--- START ---

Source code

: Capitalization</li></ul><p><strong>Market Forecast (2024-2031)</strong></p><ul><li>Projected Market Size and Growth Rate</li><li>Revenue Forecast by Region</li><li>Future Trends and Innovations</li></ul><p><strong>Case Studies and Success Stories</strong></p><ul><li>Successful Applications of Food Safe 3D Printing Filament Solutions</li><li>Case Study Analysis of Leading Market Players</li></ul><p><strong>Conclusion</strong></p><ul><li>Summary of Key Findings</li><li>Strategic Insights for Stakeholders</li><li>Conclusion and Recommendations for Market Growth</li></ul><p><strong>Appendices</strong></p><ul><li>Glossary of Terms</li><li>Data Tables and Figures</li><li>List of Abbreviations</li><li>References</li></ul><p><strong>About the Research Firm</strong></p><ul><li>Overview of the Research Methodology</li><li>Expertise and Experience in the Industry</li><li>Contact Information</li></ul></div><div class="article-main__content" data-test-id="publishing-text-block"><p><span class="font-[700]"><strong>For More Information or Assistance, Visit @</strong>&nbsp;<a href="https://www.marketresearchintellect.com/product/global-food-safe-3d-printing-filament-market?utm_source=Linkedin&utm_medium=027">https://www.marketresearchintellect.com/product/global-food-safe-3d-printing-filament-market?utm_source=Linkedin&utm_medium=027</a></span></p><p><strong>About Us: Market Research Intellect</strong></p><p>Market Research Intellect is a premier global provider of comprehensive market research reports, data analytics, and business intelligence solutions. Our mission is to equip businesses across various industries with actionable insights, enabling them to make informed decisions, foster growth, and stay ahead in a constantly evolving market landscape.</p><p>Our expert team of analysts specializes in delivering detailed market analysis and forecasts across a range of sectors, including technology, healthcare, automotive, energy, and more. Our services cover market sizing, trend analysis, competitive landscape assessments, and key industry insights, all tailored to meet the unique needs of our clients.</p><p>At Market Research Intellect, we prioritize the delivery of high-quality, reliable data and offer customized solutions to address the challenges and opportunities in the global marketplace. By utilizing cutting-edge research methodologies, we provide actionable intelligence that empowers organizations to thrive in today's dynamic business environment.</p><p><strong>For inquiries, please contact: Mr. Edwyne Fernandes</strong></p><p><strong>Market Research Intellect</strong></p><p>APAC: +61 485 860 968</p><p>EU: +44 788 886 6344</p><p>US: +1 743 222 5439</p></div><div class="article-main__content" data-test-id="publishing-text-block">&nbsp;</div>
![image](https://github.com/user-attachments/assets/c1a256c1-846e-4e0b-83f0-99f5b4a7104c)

--- END ---
--- START ---

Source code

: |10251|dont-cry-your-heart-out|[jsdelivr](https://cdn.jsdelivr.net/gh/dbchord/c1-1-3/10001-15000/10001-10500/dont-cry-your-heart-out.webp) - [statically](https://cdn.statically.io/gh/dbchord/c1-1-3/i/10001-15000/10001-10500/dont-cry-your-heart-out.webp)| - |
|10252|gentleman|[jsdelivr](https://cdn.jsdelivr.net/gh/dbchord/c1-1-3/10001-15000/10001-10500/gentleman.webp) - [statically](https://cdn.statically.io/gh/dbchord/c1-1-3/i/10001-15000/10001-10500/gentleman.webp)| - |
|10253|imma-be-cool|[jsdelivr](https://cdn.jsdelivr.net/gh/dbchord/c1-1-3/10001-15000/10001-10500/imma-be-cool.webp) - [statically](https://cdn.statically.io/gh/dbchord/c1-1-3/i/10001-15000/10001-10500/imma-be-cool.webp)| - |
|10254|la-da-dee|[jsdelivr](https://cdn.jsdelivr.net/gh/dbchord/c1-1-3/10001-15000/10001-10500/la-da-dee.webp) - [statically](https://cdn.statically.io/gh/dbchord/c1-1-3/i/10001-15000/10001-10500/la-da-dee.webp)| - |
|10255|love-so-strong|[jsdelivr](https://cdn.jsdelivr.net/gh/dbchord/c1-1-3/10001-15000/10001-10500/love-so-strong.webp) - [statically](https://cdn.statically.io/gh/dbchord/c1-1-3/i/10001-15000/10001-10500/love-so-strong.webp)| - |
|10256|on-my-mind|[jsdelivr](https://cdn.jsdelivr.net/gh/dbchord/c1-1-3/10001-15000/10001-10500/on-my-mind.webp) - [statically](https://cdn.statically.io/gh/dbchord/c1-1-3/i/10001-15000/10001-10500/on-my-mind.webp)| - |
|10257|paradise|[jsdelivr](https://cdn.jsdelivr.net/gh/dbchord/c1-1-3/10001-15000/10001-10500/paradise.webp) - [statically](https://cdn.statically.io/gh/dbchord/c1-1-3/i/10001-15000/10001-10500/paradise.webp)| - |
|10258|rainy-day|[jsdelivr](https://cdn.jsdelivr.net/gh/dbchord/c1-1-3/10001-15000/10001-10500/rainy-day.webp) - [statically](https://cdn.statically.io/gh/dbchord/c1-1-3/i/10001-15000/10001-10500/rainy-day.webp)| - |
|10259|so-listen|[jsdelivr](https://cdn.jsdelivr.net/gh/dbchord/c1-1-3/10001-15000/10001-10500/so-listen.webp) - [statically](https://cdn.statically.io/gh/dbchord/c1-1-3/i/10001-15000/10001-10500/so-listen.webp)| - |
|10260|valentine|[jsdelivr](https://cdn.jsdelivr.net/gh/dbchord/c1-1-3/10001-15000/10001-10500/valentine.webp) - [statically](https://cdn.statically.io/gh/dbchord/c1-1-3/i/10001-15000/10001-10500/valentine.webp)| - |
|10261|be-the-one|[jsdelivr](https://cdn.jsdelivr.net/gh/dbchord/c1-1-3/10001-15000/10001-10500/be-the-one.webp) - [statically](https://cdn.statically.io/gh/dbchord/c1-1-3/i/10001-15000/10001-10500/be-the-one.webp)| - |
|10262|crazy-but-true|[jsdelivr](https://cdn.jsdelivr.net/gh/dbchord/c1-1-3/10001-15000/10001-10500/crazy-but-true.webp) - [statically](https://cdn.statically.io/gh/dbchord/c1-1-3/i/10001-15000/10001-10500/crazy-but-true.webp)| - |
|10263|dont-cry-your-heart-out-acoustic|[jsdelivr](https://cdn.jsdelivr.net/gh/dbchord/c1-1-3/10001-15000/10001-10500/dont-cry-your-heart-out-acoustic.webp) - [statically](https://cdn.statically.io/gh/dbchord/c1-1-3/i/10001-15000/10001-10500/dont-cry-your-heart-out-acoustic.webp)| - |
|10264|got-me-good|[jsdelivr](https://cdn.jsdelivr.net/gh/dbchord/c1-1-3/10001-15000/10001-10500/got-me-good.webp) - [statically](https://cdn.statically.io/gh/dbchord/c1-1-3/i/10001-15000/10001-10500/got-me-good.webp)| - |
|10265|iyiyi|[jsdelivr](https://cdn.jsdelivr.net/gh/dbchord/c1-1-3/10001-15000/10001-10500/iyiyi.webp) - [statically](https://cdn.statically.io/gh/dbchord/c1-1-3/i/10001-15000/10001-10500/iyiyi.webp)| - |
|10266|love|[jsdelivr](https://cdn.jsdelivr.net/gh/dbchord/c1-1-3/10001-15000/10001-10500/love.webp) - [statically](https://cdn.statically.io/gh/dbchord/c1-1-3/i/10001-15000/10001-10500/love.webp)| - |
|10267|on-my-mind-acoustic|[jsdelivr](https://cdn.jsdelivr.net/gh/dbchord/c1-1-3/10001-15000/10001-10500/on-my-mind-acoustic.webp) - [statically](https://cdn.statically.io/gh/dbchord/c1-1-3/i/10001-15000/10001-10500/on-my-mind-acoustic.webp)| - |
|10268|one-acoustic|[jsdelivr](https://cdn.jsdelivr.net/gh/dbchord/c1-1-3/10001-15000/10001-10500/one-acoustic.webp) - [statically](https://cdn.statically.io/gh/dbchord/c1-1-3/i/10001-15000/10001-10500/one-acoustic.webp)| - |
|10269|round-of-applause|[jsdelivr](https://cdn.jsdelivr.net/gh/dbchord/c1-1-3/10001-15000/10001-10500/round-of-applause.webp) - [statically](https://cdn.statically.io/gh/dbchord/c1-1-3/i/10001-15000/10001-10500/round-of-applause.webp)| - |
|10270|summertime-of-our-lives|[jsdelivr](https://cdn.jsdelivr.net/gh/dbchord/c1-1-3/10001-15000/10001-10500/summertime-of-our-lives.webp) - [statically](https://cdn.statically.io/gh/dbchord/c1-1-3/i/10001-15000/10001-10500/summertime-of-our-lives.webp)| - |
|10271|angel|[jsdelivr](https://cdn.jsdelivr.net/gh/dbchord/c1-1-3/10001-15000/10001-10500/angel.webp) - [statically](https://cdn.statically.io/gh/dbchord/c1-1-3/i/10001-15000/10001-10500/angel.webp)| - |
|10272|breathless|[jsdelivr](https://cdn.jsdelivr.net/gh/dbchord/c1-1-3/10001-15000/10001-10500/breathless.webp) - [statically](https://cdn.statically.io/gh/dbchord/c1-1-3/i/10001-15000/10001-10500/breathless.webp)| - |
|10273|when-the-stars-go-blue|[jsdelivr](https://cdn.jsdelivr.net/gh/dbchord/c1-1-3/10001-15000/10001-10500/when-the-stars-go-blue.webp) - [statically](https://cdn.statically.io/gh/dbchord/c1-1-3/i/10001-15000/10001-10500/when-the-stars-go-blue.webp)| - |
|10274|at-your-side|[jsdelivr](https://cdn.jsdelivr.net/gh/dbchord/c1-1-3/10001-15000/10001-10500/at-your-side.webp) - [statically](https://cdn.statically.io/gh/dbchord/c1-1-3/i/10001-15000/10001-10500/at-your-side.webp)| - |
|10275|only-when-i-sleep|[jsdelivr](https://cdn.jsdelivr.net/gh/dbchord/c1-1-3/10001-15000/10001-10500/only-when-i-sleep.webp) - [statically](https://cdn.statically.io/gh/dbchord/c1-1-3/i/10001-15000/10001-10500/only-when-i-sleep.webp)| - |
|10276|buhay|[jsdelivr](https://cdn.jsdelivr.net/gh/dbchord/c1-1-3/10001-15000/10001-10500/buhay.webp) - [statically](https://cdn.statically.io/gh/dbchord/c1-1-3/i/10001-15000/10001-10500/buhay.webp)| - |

--- END ---

:: REQUIRED WORK ::
All lines that contain the word "your" must be copied from the records above.

:: EXERCISE SOLUTION ::
: |10251|dont-cry-your-heart-out|[jsdelivr](https://cdn.jsdelivr.net/gh/dbchord/c1-1-3/10001-15000/10001-10500/dont-cry-your-heart-out.webp) - [statically](https://cdn.statically.io/gh/dbchord/c1-1-3/i/10001-15000/10001-10500/dont-cry-your-heart-out.webp)| - |
|10263|dont-cry-your-heart-out-acoustic|[jsdelivr](https://cdn.jsdelivr.net/gh/dbchord/c1-1-3/10001-15000/10001-10500/dont-cry-your-heart-out-acoustic.webp) - [statically](https://cdn.statically.io/gh/dbchord/c1-1-3/i/10001-15000/10001-10500/dont-cry-your-heart-out-acoustic.webp)| - |
|10274|at-your-side|[jsdelivr](https://cdn.jsdelivr.net/gh/dbchord/c1-1-3/10001-15000/10001-10500/at-your-side.webp) - [statically](https://cdn.statically.io/gh/dbchord/c1-1-3/i/10001-15000/10001-10500/at-your-side.webp)| - |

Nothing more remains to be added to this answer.